Sam Raimi wanted to make the MCU a little “Strange”-r.
The “Evil Dead” and “Spider-Man” director explained during the commentary track of “Doctor Strange in the Multiverse of Madness” that he had to convince Marvel Studios president Kevin Feige to include a particularly quirky sequence involving Doctor Strange (Benedict Cumberbatch) and Baron Mordo (Chiwetel Ejiofor). The adversaries have a staredown, with close-ups of their eyes darting back and forth, á la Raimi’s “The Quick and the Dead,” but Feige was skeptical over the silliness of the sequence.
“I think Kevin thought maybe it was a little corny, and he wanted to cut it out,” Raimi said, via Comic Book Resources. “But I said, ‘Please, Kevin, let me have that.’ He went, ‘Okay, fine. Have your corny stuff.’ It was very, very kind of him.”
It’s no wonder that Raimi is already eying his next Marvel film, with the director previously calling the MCU the “world’s best toy box.”
Meanwhile, “Doctor Strange in the Multiverse of Madness” writer Michael Waldron has openly discussed wanting the “Doctor Strange” sequel to feel distinctly like a Raimi film, even without the director penning the script.
“It was always kind of designed that way, that like the first half or so, maybe is a little bit more of a traditional Marvel movie, and then the movie goes off the rails, as great horror movies maybe tend to,” Waldron exclusively told IndieWire. “We tried to deliver on the shock, some of the camp, and some of the stuff that Sam is just so great at. I just became a student of his filmmaking and really learned so much from him and tried to give him something he could succeed with, he and our great cast.”
Waldron continued, “I felt a lot of freedom to go crazy in this movie because it was Sam, and because I know what he’s so great at and he would do it so well. I just gave him the building blocks and some of the specifics of how that stuff goes down, [but it] was straight out of his twisted mind.”

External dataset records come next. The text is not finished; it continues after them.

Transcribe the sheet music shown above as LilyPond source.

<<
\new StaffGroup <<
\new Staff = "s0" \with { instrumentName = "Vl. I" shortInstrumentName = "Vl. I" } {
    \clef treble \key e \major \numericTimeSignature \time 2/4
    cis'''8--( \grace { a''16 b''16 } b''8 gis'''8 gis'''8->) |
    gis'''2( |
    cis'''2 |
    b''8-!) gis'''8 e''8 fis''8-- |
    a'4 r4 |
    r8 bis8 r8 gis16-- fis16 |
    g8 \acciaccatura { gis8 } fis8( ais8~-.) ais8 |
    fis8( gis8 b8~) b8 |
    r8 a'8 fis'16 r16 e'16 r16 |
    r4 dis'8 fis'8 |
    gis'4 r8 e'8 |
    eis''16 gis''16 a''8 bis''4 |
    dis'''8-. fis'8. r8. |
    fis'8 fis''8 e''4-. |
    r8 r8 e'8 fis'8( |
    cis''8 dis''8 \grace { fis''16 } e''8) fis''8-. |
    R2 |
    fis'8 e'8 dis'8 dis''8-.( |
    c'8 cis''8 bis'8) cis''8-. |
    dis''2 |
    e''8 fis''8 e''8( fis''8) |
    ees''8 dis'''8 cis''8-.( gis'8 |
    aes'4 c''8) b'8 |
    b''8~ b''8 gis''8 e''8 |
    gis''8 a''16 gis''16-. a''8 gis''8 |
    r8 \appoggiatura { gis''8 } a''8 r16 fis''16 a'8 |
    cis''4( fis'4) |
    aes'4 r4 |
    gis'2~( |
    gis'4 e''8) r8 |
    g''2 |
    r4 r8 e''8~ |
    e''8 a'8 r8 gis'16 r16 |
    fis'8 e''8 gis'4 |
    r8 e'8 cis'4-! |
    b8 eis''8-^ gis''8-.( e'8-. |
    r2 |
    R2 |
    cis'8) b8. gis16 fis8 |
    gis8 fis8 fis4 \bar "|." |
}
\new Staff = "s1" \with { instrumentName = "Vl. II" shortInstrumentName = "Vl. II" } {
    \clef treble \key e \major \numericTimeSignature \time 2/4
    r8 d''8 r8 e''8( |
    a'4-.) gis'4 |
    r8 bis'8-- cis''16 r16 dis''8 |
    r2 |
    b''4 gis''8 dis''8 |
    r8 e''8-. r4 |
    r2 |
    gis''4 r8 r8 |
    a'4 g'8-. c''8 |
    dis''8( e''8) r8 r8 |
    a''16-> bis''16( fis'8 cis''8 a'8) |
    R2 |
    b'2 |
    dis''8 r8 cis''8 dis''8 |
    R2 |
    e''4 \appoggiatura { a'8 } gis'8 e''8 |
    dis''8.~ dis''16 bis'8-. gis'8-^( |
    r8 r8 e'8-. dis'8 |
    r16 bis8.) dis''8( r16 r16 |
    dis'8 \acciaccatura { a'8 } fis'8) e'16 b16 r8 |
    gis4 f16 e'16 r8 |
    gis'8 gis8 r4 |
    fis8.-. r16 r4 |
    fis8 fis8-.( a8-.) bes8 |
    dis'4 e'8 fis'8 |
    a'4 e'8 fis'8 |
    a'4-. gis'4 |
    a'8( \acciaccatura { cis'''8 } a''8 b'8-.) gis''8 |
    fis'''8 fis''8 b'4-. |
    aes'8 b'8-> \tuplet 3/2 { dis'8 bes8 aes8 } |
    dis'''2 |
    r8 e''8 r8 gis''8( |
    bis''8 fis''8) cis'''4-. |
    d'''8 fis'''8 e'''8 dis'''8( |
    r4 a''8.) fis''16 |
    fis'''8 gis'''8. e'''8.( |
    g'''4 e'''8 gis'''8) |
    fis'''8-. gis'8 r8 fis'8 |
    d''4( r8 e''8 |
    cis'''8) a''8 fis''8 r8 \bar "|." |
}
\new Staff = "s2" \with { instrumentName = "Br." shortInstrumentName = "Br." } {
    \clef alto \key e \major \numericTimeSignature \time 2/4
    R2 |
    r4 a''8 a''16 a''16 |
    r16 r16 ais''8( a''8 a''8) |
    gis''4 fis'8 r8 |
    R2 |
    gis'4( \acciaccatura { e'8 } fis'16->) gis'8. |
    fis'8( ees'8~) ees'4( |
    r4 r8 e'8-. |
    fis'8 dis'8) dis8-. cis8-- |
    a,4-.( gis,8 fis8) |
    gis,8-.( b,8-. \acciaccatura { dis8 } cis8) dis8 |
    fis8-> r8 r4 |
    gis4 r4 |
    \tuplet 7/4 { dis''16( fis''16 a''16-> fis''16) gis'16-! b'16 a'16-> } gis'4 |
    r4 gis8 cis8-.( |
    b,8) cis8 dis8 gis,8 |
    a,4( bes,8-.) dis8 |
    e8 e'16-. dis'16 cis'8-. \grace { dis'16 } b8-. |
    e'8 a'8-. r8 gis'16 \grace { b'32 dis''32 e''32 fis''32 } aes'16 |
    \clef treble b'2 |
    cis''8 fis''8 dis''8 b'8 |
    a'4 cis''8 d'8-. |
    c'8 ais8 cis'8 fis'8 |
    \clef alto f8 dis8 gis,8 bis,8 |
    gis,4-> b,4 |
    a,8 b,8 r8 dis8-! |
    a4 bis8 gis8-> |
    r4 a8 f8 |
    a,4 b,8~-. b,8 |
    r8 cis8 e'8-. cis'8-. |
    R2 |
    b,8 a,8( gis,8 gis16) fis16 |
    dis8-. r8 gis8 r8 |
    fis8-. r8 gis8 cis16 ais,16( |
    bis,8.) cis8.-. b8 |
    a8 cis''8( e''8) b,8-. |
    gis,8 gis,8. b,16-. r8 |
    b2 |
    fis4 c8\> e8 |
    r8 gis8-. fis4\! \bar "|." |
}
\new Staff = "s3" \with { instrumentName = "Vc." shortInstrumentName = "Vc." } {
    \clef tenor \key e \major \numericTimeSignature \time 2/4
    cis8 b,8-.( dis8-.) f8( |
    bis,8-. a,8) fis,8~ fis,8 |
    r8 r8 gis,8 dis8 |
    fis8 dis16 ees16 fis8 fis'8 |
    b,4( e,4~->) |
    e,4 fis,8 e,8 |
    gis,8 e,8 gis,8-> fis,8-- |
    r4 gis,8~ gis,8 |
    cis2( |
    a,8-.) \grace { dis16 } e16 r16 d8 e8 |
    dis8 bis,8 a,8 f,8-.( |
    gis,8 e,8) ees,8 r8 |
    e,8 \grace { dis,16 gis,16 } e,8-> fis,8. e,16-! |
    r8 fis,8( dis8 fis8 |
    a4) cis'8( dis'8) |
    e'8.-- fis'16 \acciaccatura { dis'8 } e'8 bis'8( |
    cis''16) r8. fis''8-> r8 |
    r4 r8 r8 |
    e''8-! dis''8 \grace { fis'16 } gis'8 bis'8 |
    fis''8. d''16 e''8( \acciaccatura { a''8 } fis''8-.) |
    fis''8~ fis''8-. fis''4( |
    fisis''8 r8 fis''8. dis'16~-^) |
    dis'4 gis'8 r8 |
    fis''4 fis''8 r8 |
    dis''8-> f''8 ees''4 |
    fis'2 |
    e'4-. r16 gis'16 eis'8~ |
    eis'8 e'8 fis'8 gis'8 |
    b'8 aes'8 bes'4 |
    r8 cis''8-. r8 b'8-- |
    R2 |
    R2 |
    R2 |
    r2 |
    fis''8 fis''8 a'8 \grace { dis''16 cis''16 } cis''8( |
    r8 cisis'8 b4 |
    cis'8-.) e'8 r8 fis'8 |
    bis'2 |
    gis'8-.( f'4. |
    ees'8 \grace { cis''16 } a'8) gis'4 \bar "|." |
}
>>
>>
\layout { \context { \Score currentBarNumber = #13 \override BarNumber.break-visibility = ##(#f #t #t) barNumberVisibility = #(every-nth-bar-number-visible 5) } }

And even Waldron was surprised at what ultimately made it into the film: “It felt like the biggest swing I could possibly take in my first draft and almost the sort of thing of like, ‘Alright, first draft, you can really fire all your bullets and they’ll tell you to pull back and then shockingly, maybe it makes its way in the movie,’” Waldron explained. “I don’t even think in my wildest dreams, even in that first draft, where it’s like, do the craziest stuff possible, did I think we’d be able to do what we ended up doing in the movie. I think what we actually pulled off is crazier than what seemed possible.”